At school, however, Columbus said he has thrived under the support.
“This law’s going to educate kids about LGBT people, and once you get education, you’ll respect them, and nobody’s going to bully them anymore,” said Jennifer Vanegas, a straight member of the club.
But the new law, which added LGBT Americans, European Americans and the disabled to groups whose contributions to California and U.S. history should be studied, has sparked open rebellion from some teachers and families.
Sixty miles east of Wonderland, Calvary Chapel Corona -- an evangelical Christian church of 1,200 congregants in western Riverside County -- is an active opponent.
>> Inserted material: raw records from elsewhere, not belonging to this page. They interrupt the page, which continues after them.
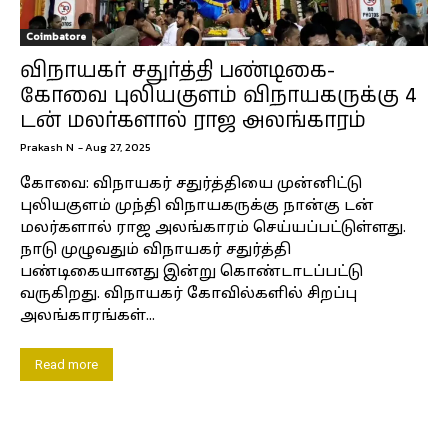
Coimbatore
விநாயகர் சதுர்த்தி பண்டிகை-
கோவை புலியகுளம் விநாயகருக்கு 4
டன் மலர்களால் ராஜ அலங்காரம்
Prakash N
-
Aug 27, 2025
கோவை: விநாயகர் சதுர்த்தியை முன்னிட்டு
புலியகுளம் முந்தி விநாயகருக்கு நான்கு டன்
மலர்களால் ராஜ அலங்காரம் செய்யப்பட்டுள்ளது.
நாடு முழுவதும் விநாயகர் சதுர்த்தி
பண்டிகையானது இன்று கொண்டாடப்பட்டு
வருகிறது. விநாயகர் கோவில்களில் சிறப்பு
அலங்காரங்கள்...
Read more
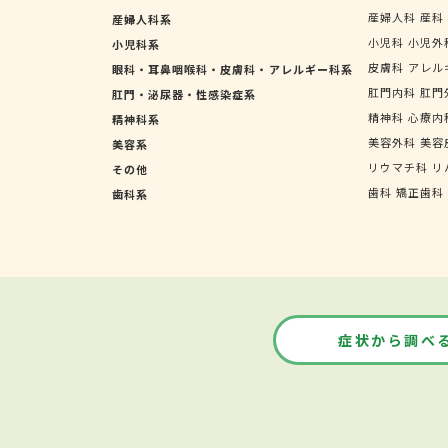
産婦人科
産科
産婦人科系
小児科
小児外
小児科系
皮膚科
アレル
眼科・耳鼻咽喉科・皮膚科・アレルギー科系
肛門内科
肛門
肛門・泌尿器・性感染症系
精神科
心療内
精神科系
美容外科
美容
美容系
リウマチ科
リ
その他
歯科
矯正歯科
歯科系
症状から調べ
At least seven families pulled their children from public schools in protest.
“This law teaches children that it’s OK to be gay, and that’s not my Christian values,” said Bryan Breuer, who withdrew his children from public schools. “I don’t understand trying to force this on my children.”
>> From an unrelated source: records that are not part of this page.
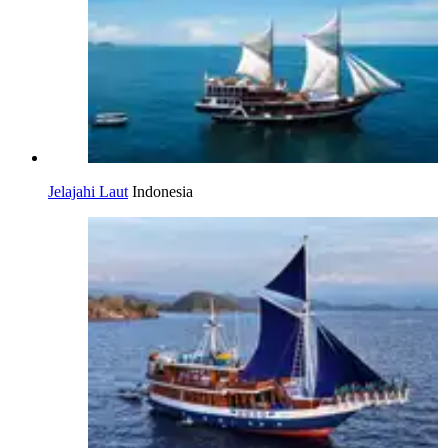
Jelajahi Laut
Indonesia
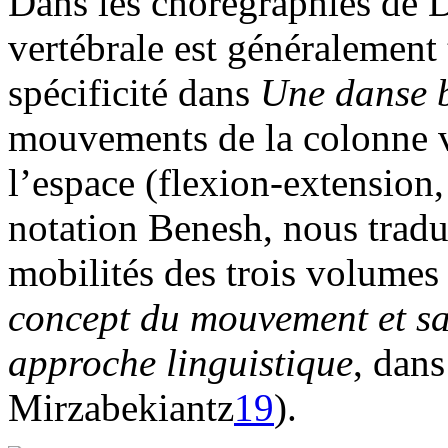
Dans les chorégraphies de 
vertébrale est généralement 
spécificité dans
Une danse 
mouvements de la colonne ve
l’espace (flexion-extension,
notation Benesh, nous tradu
mobilités des trois volumes :
concept du mouvement et sa 
approche linguistique
, dans
Mirzabekiantz
19
).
Grace R. Callaway, a public school teacher near Yuba City, said she will refuse to teach LGBT issues to her fifth- and sixth-graders because she believes homosexuality is a “destructive lifestyle.”
She has also taken issue with a short biography recently presented in her daughter’s high school history class that described John Berry, director of the U.S. Office of Personnel Management, as the “highest-ranking openly gay federal employee in U.S. history.” She and some other religious conservatives want to remove their children from such lessons as they can do with sex education.
How administrators plan to handle “conscientious objectors” like Callaway is unclear.
For now, L.A. Unified, along with school districts in south Orange County, Elk Grove and elsewhere, has started meeting with staff members to figure out lesson plans.
“We’re looking for places of natural fit,” Chiasson said. “We’re not going to shoehorn in something gratuitous just to make a point.”